### ACTION ITEM
In the material below, count the lines where the word "работы" appears. Nothing but the number, please.
-- GIVEN RECORDS follows --
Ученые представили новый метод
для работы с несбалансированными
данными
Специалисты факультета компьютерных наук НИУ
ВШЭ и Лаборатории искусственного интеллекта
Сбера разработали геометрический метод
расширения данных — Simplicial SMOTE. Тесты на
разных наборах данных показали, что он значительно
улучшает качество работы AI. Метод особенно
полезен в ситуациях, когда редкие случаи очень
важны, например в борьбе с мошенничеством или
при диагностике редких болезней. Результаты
-- GIVEN RECORDS concluded --
### EXPECTED OUTPUT
2